Sulla base di queste considerazioni, l’Amministrazione trae le seguenti conclusioni.
L’indennità è esclusa dall’ambito di applicazione dell’Iva per mancanza del presupposto oggettivo: è del tutto assente, infatti, un nesso diretto e immediato tra la locazione dell’immobile e la corresponsione della somma a titolo di indennizzo.
L’esclusione della somma dal campo di applicazione dell’Iva comporta il suo assoggettamento all’imposta di registro con aliquota del 3% (cfr articolo 9, Tariffa Parte 1, Dpr 131/1986).
L’Agenzia sottolinea che, dal punto di vista contabile, il pagamento della somma, collegato a un’obbligazione autonoma con funzione indennitaria, rappresenta, per la società locatrice, un debito/passività di natura determinata ed esistenza certa, in quanto è rappresentato da un’obbligazione a pagare un ammontare fisso a una data stabilita. Dal punto di vista fiscale, quindi, il componente negativo di reddito rappresentato dall’indennizzo deve essere considerato fiscalmente deducibile, ai fini Ires e Irap, nel periodo d’imposta in cui sorge l’obbligazione al pagamento, trattandosi di un’obbligazione “istantanea” e non “di durata” (cfr articolo 109, comma 2, lettera b, ultimo periodo, Tuir).

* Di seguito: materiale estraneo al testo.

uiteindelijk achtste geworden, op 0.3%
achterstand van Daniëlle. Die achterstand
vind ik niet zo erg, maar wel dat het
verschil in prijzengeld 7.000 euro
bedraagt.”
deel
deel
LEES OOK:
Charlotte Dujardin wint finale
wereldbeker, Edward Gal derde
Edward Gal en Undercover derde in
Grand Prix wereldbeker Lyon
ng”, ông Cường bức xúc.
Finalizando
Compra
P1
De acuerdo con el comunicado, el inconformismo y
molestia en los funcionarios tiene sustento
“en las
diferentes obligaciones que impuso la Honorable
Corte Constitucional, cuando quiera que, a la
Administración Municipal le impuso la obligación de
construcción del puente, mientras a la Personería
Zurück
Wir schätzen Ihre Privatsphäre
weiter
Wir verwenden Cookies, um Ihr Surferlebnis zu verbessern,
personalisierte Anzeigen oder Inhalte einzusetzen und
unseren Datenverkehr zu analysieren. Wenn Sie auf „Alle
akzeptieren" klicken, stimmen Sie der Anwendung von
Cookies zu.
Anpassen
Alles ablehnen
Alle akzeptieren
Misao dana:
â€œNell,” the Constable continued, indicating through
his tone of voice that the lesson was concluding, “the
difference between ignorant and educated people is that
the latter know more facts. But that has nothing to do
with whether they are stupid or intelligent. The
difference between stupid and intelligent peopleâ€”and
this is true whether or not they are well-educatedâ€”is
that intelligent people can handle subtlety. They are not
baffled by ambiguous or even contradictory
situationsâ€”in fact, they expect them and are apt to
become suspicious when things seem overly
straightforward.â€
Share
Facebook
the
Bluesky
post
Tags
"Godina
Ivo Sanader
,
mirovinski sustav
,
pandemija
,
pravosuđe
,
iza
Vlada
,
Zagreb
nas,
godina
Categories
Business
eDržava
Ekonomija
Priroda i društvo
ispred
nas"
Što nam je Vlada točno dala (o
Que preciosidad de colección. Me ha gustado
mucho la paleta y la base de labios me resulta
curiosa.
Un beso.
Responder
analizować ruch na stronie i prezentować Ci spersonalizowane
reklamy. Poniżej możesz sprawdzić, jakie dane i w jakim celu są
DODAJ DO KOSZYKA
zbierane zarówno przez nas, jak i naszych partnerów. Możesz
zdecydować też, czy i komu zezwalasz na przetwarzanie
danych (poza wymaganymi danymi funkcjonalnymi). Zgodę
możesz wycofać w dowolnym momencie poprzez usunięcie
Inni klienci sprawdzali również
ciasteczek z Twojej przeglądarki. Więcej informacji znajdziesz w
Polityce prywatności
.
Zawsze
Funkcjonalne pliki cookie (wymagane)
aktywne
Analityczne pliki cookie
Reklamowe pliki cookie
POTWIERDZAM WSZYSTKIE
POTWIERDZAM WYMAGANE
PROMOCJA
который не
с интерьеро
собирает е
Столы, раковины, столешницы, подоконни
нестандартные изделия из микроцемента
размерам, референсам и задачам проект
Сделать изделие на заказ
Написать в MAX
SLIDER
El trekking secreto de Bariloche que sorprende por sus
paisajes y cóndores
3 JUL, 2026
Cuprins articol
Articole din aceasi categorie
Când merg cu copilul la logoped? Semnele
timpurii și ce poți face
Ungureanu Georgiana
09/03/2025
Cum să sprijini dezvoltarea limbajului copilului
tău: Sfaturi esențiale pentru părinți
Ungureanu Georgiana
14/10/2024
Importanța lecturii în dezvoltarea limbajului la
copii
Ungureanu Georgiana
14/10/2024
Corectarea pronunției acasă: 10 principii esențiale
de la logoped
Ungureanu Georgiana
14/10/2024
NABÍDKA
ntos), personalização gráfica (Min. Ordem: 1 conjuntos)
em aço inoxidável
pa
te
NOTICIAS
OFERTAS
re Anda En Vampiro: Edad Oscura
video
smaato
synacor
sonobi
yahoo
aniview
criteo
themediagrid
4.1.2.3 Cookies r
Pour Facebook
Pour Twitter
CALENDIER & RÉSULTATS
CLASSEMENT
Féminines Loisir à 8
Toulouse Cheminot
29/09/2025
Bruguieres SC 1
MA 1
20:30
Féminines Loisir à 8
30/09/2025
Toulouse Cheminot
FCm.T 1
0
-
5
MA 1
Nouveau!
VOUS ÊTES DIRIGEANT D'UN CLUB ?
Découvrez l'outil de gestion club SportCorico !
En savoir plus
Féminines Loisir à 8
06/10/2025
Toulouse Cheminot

In relazione all’eventuale cessione del contratto di locazione da parte del locatario, a fronte di un corrispettivo specifico, l’Agenzia innanzitutto osserva che, in linea generale, essa rileva ai fini Iva poiché, secondo quanto previsto dal Dpr 633/1972, costituiscono prestazioni di servizi, se effettuate verso corrispettivo, le cessioni di contratti di ogni tipo e oggetto (cfr articolo 3, secondo comma, n. 5 e circolare n. 33/E del 16 novembre 2006, paragrafo 7.1).
Con specifico riguardo al caso in esame, anche alla luce del costante orientamento della Corte di giustizia Ue, l’eventuale cessione del contratto, che non costituisce, per sua natura, attività di locazione, non ricade nell’ambito di applicazione della disposizione di esenzione dall’Iva prevista dall’articolo 10, comma 1, n. 8), Dpr 633/1972. La giurisprudenza europea, infatti, ha evidenziato la non uniformità della disciplina applicabile alle cessioni di contratto e della disciplina applicabile alle prestazioni poste in essere in dipendenza del contratto ceduto (cfr sentenza 22 ottobre 2009, C-242/08). In altri termini, a prescindere dalla disciplina applicabile a tali prestazioni, le cessioni di contratto, rese verso corrispettivo, sono, quindi, operazioni imponibili Iva con applicazione dell’aliquota ordinaria.
Infine, conclude l’Agenzia, in virtù del principio di alternatività tra l’Iva e l’imposta di registro, la cessione sarà soggetta a imposta di registro in misura fissa.